Turkey has occupied the northern third since an unlawful 1974 invasion and the last round of talks at the Swiss resort of Crans-Montana in July, 2017 fell apart after the Turkish side it would never removed a 35,000-strong standing army and wanted the right of military intervention again when it wanted.
Defying soft EU sanctions, Turkey has also been drilling for oil and gas in Cyprus' Exclusive Economic Zone (EEZ,) parts of which it doesn't recognize, further undercutting hopes of bringing the island together again.
The legitimate government is a member of the EU that Turkey has been trying to join since 2005, prospects almost all but closed off after Turkish President Recep Tayyip Erdogan refused to recognize Cyprus, and bars its ships and planes.
United Nations Secretary-General Antonio Guterres, who was at the Swiss debacle and later issued a report blaming neither side for anything, said he wanted to try again after the Oct. 11 Presidential elections on the occupied side that's an outlaw state recognized only by Turkey.
In a statement, Foreign Ministry spokesman Hami Aksoy said Turkey sees no common ground or vision for a solution in Cyprus, the financial news agency Bloomberg reported.
If talks aren’t based on equal power-sharing between Greek and Turkish-Cypriots in the island’s governing institutions, “Then there is need for a new negotiation process based on sovereign equality of the two sides,” Aksoy said. “Otherwise, Turkey will not go into a new negotiation process based on methods that proved to be unsuccessful in the past,” he added.
Turkey has previously floated the idea of a two-state solution and now has re-emphasized the idea to get around reunification and try to get on an equal footing with the Greek-Cypriot side.
Cypriot President Nicos Anastasiades said “we believe that only an overall solution and a reunification will ensure peace once and for good,” and his government nixed the two-state proposal.
“Turkey is trying to torpedo, before it even starts, a new effort” by the UN, government spokesman Kyriakos Kousios said in an emailed statement to the news agency.
He said that also ignores the agreement to restart dialogue from where it stopped dead in its tracks with a long line of diplomats, envoys, politicians and peace brokers failing over the decades.
Turkey has changed its tone since the United States partially lifted an arms embargo to let the Cypriots buy non-lethal weapons and planned an American training center on the island that's in a key geo-political position.

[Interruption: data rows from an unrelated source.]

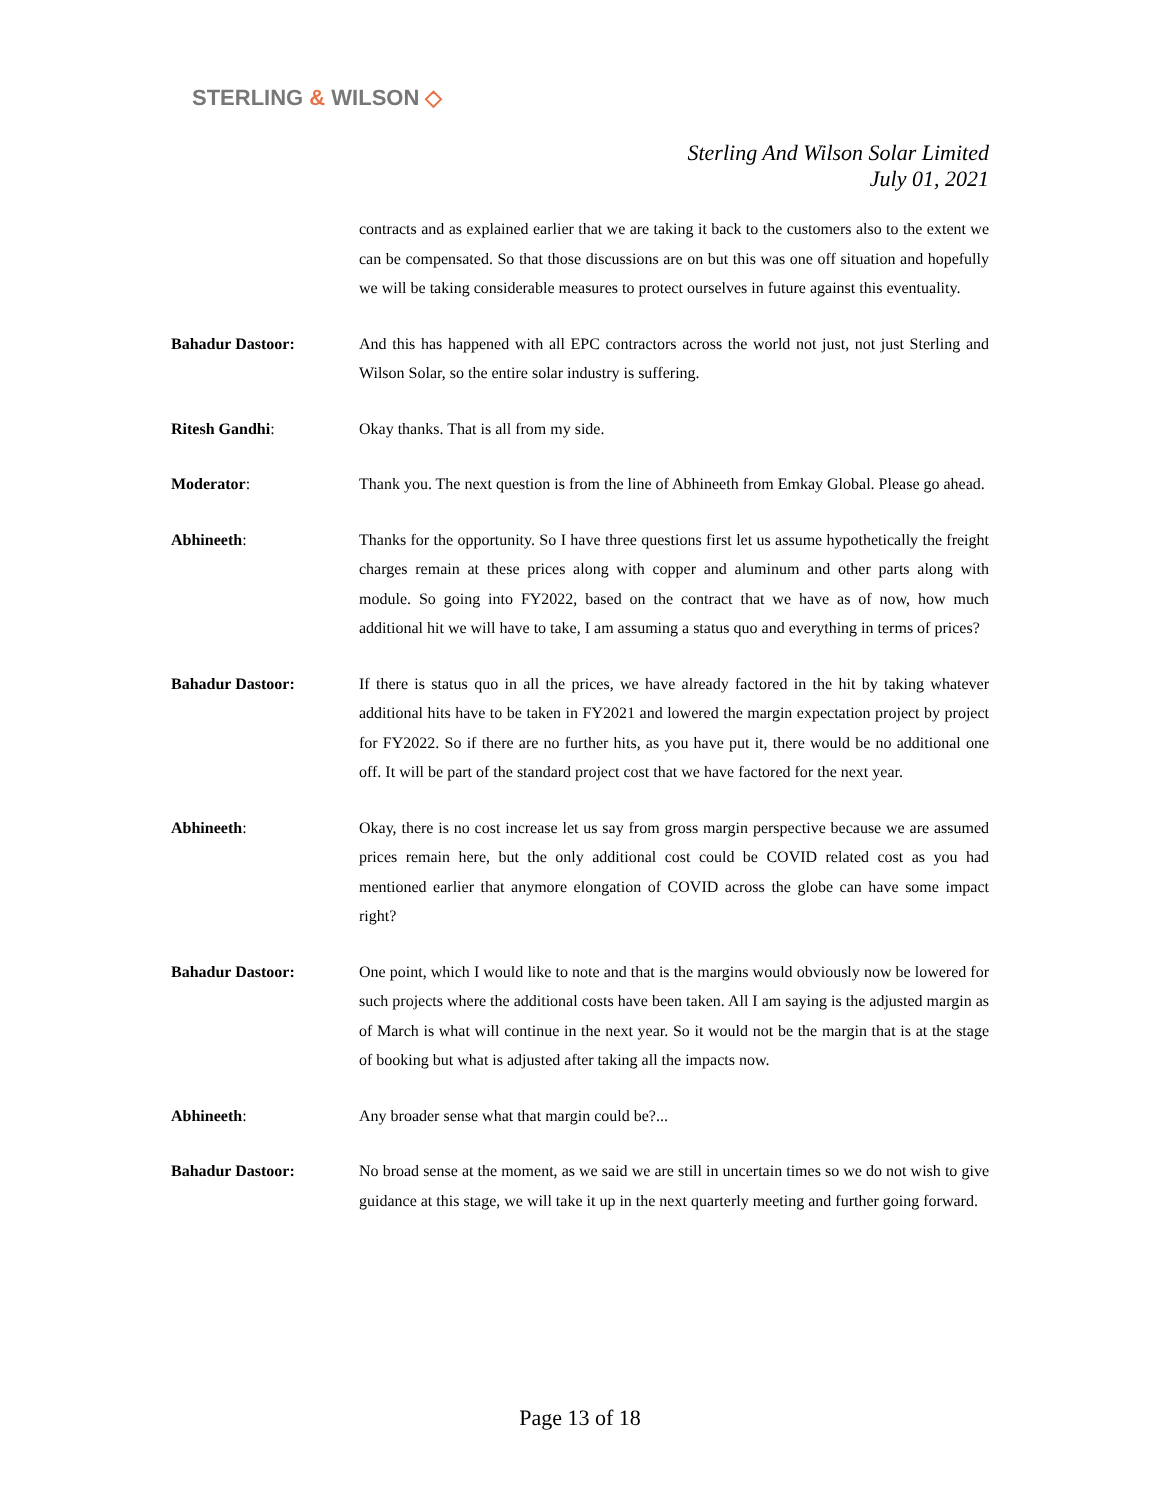STERLING & WILSON ◇
Sterling And Wilson Solar Limited
July 01, 2021
contracts and as explained earlier that we are taking it back to the customers also to the extent we can be compensated. So that those discussions are on but this was one off situation and hopefully we will be taking considerable measures to protect ourselves in future against this eventuality.
Bahadur Dastoor: And this has happened with all EPC contractors across the world not just, not just Sterling and Wilson Solar, so the entire solar industry is suffering.
Ritesh Gandhi: Okay thanks. That is all from my side.
Moderator: Thank you. The next question is from the line of Abhineeth from Emkay Global. Please go ahead.
Abhineeth: Thanks for the opportunity. So I have three questions first let us assume hypothetically the freight charges remain at these prices along with copper and aluminum and other parts along with module. So going into FY2022, based on the contract that we have as of now, how much additional hit we will have to take, I am assuming a status quo and everything in terms of prices?
Bahadur Dastoor: If there is status quo in all the prices, we have already factored in the hit by taking whatever additional hits have to be taken in FY2021 and lowered the margin expectation project by project for FY2022. So if there are no further hits, as you have put it, there would be no additional one off. It will be part of the standard project cost that we have factored for the next year.
Abhineeth: Okay, there is no cost increase let us say from gross margin perspective because we are assumed prices remain here, but the only additional cost could be COVID related cost as you had mentioned earlier that anymore elongation of COVID across the globe can have some impact right?
Bahadur Dastoor: One point, which I would like to note and that is the margins would obviously now be lowered for such projects where the additional costs have been taken. All I am saying is the adjusted margin as of March is what will continue in the next year. So it would not be the margin that is at the stage of booking but what is adjusted after taking all the impacts now.
Abhineeth: Any broader sense what that margin could be?...
Bahadur Dastoor: No broad sense at the moment, as we said we are still in uncertain times so we do not wish to give guidance at this stage, we will take it up in the next quarterly meeting and further going forward.
Page 13 of 18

Turkey could increase its military presence there, Foreign Minister Mevlut Cavusoglu told CNN-Turk TV as Erdogan has taken a harder line to appease his hard-core nationalist base.

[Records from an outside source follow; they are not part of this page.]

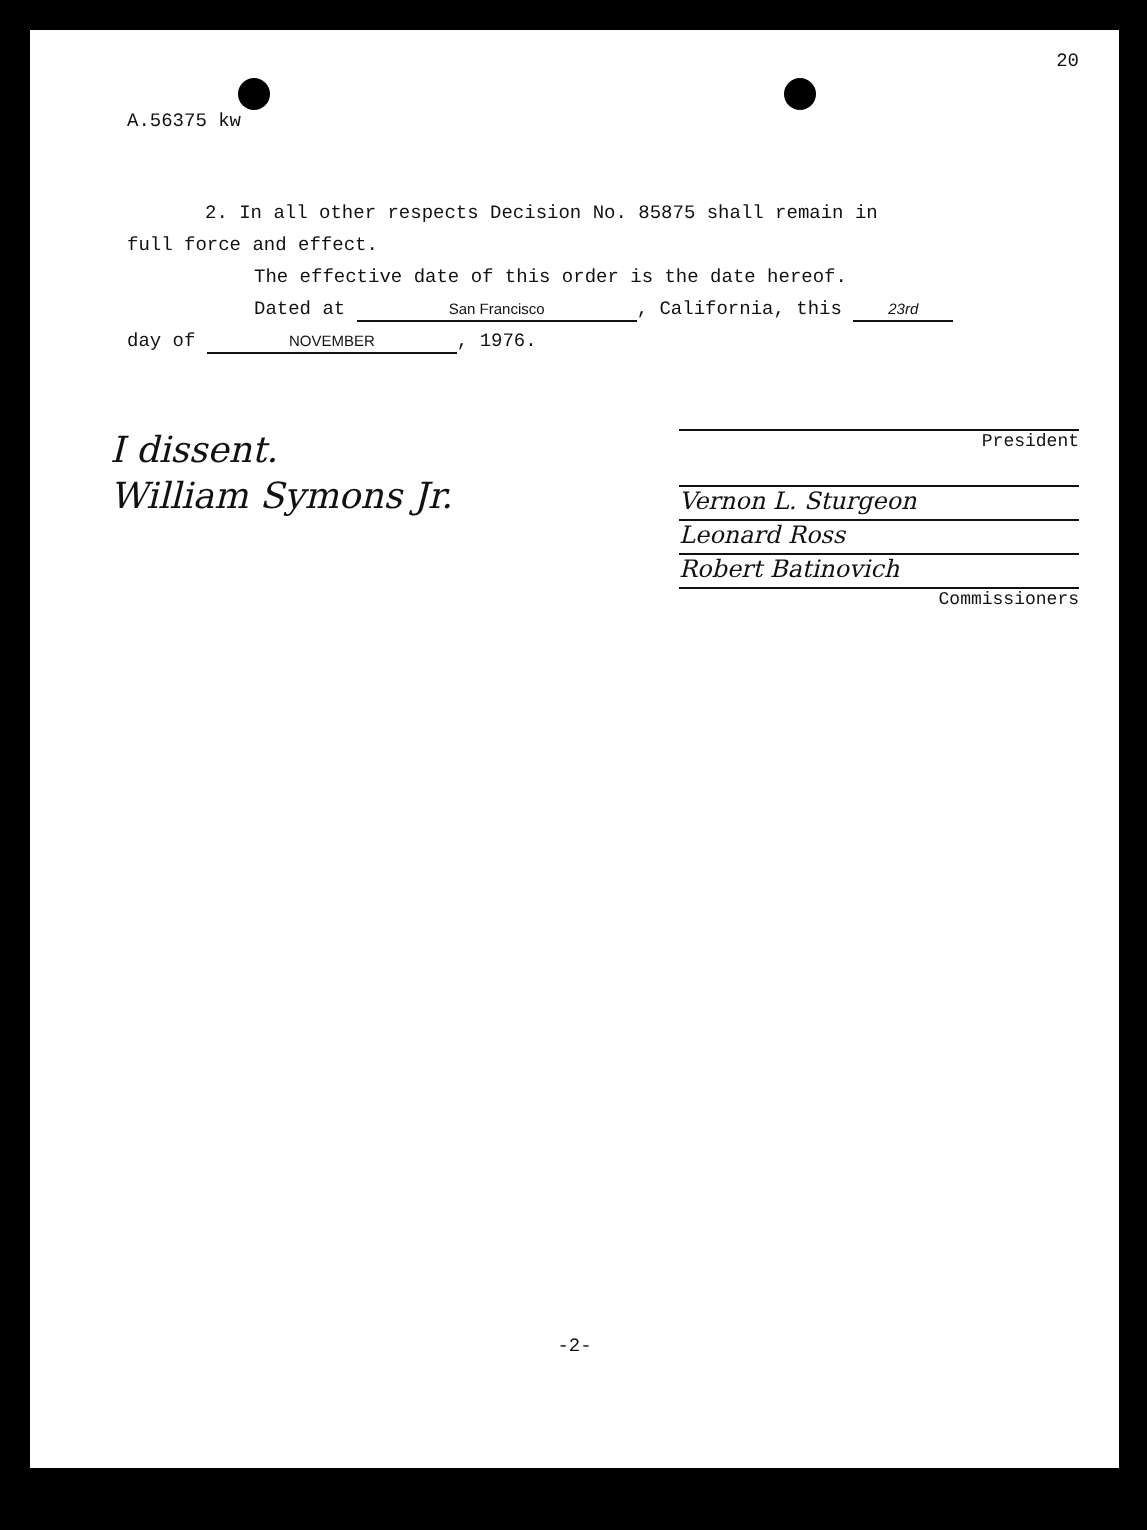A.56375 kw 20
2. In all other respects Decision No. 85875 shall remain in
full force and effect.
The effective date of this order is the date hereof.
Dated at San Francisco, California, this 23rd
day of NOVEMBER, 1976.
I dissent.
William Symons Jr.
President
Vernon L. Sturgeon
Leonard Ross
Robert Batinovich
Commissioners
-2-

An early September poll of almost 5,000 people showed 81% supported the creation of two equal states, with the rest backing a federation with the Greek Cypriot side, said Murat Gezici, head of the Gezici polling company.
Some of the presidential candidates, including leading contender and self-declared Prime Minister Ersin Tatar, are challenging incumbent President Mustafa Akinci with campaigns focusing on an independent Turkish-Cypriot state.
“Right after the elections, I will bring alternative suggestions for a solution other than a federation,” Tatar told the news agency. “There will be a new era during which our relations will be strengthened with Turkey,” he said, which would likely end reunification hopes and bring permanent partition.